Diese Fragen stellen sich ganz praktisch, wenn das Kind ablehnendes Verhalten zeigt.
„Es geht darum zu verstehen, warum das Kind wie handelt und reagiert und wie mit den Wünschen des Kindes umzugehen ist. Und da, wo das Kind die innere Freiheit verloren hat, seine Bedürfnisse hinsichtlich beider Eltern offen zu äußern und diese zugunsten eines Elternteils verleugnet, da gilt es heraus zu finden, was das Kind braucht, um beide Elternbeziehungen wieder leben zu können anstatt sich auf eine Elternseite zu schlagen“, so die Familientherapeutin Fischer. Sie geht davon aus, dass die innere Freiheit des Kindes der Rachsucht eines Elternteils zum Opfer gefallen ist. PAS!
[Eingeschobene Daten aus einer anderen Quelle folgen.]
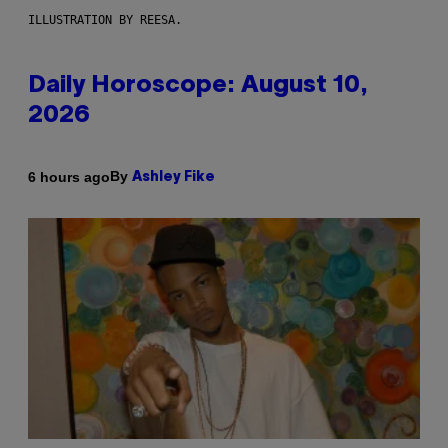
ILLUSTRATION BY REESA.
Daily Horoscope: August 10,
2026
By
6 hours ago
Ashley Fike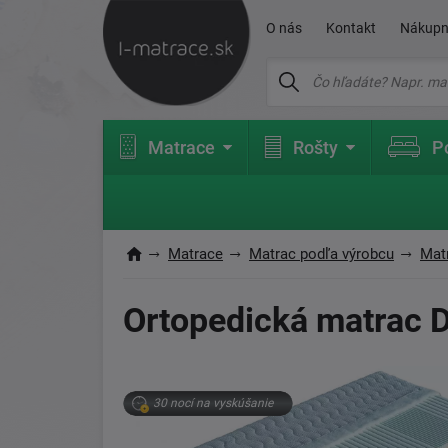
O nás
Kontakt
Nákupn
Matrace
Rošty
P
Matrace
Matrac podľa výrobcu
Mat
Ortopedická matrac D
30 nocí na vyskúšanie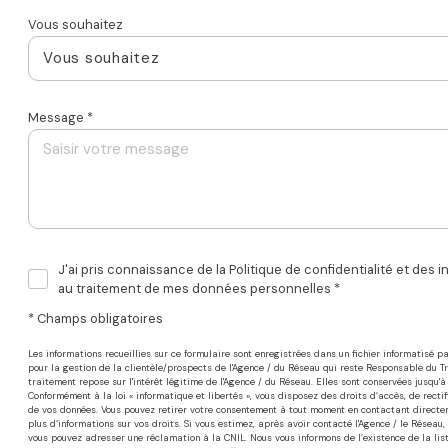
Vous souhaitez
Vous souhaitez
Message *
J'ai pris connaissance de la Politique de confidentialité et des i
au traitement de mes données personnelles *
* Champs obligatoires
Les informations recueillies sur ce formulaire sont enregistrées dans un fichier informatisé
pour la gestion de la clientèle/prospects de l'Agence / du Réseau qui reste Responsable du 
traitement repose sur l'intérêt légitime de l'Agence / du Réseau. Elles sont conservées jusqu
Conformément à la loi « informatique et libertés », vous disposez des droits d’accès, de rectifi
de vos données. Vous pouvez retirer votre consentement à tout moment en contactant directemen
plus d’informations sur vos droits. Si vous estimez, après avoir contacté l'Agence / le Réseau,
vous pouvez adresser une réclamation à la CNIL. Nous vous informons de l’existence de la lis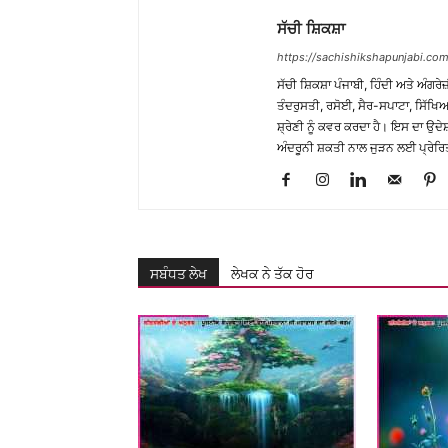
ਸੱਚੀ ਸ਼ਿਕਸ਼ਾ
https://sachishikshapunjabi.com
ਸੱਚੀ ਸ਼ਿਕਸ਼ਾ ਪੰਜਾਬੀ, ਹਿੰਦੀ ਅਤੇ ਅੰਗਰੇਜ
ਤੰਦਰੁਸਤੀ, ਰਸੋਈ, ਸੈਰ-ਸਪਾਟਾ, ਸਿੱਖਿਆ
ਸ਼੍ਰੇਣੀ ਨੂੰ ਕਵਰ ਕਰਦਾ ਹੈ। ਇਸ ਦਾ ਉਦ
ਅੰਦਰੂਨੀ ਸ਼ਕਤੀ ਨਾਲ ਜੁੜਨ ਲਈ ਪ੍ਰੇਰਿ
ਸਬੰਧਤ ਲੇਖ
ਲੇਖਕ ਨੇ ਤੱਕ ਹੋਰ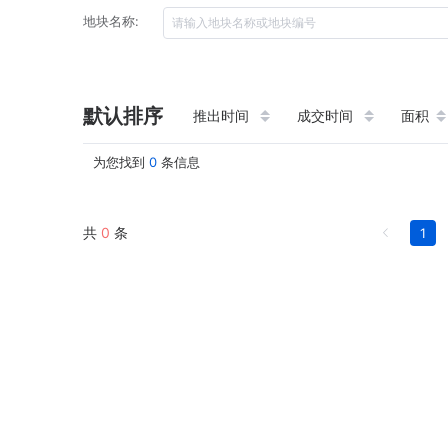
地块名称:
默认排序
推出时间
成交时间
面积
为您找到
0
条信息
共
0
条
1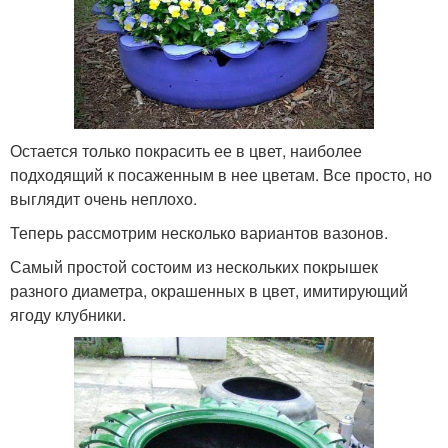
Остается только покрасить ее в цвет, наиболее
подходящий к посаженным в нее цветам. Все просто, но
выглядит очень неплохо.
Теперь рассмотрим несколько вариантов вазонов.
Самый простой состоим из нескольких покрышек
разного диаметра, окрашенных в цвет, имитирующий
ягоду клубники.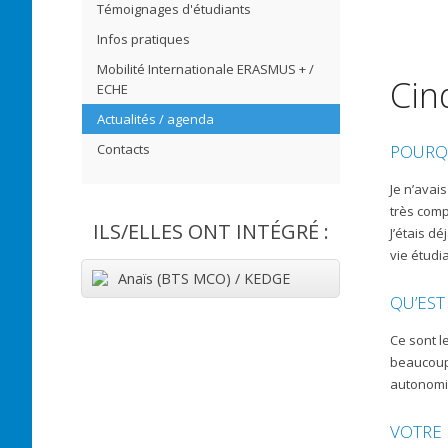
Témoignages d'étudiants
Infos pratiques
Mobilité Internationale ERASMUS + /
Cin
ECHE
Actualités / agenda
Contacts
POURQU
Je n’avai
très comp
ILS/ELLES ONT INTÉGRÉ :
J’étais dé
vie étudi
Anaïs (BTS MCO) / KEDGE
QU’EST
Ce sont l
beaucoup 
autonomie
VOTRE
Solange keine Suggestion beziehungsweise bei keinem Elternteil eine psychopathologische Erkrankung diagnostiziert wird, erklärt der Ulmer Kinderpsychiater das ablehnende Verhalten eines Kindes hingegen folgendermaßen: „Viele Kinder reagieren im Übergang, zum Beispiel bei einem Umgang oder bei einer Beurlaubung, einfach mit Belastung. Nicht deshalb, weil es so schlimm beim Vater oder bei der Mutter war, sondern weil dieser Wechsel und das Wahrnehmen, dass die Eltern nicht mehr zusammen sind, belastend sind. Häufig werden diese normalen Belastungsphänomene von beiden Elternseiten verzerrt wahrgenommen und als Beleg dafür genommen, dass es dem Kind beim anderen schlecht geht. Wenn man in so eine Situation dann solche rhetorischen Keulen wie PAS oder Traumatisierung hineingibt, dann eskaliert man den Konflikt und schadet den Kindern.“
Zwei Fronten stehen sich gegenüber. Unversöhnlich. Verfangen in einem Streit, in dem sie das Kind aus den Augen verlieren. Vordergründig scheint es um Rechthaberei zu gehen. Dahinter steht vermutlich Sorge und eine große Hilflosigkeit der Helfer. Sie sollen Kindeswille erkennen und über Kindeswohl urteilen. Sie suchen den reinen Kindeswillen und werden ihn niemals unbeeinflusst auffinden. Sie treffen Entscheidungen aufgrund von Annahmen, die sich erst in der Zukunft bewähren können. Entscheidungen, von denen die Persönlichkeitsentwicklung des Kindes abhängig ist. Sie müssen sich damit abfinden, dass sie mit jedem Kind einem neuen Menschen mit ganz eigenem Willen begegnen. Einem Willen, der anerkennenswert und zugleich sehr leicht gefährdet ist.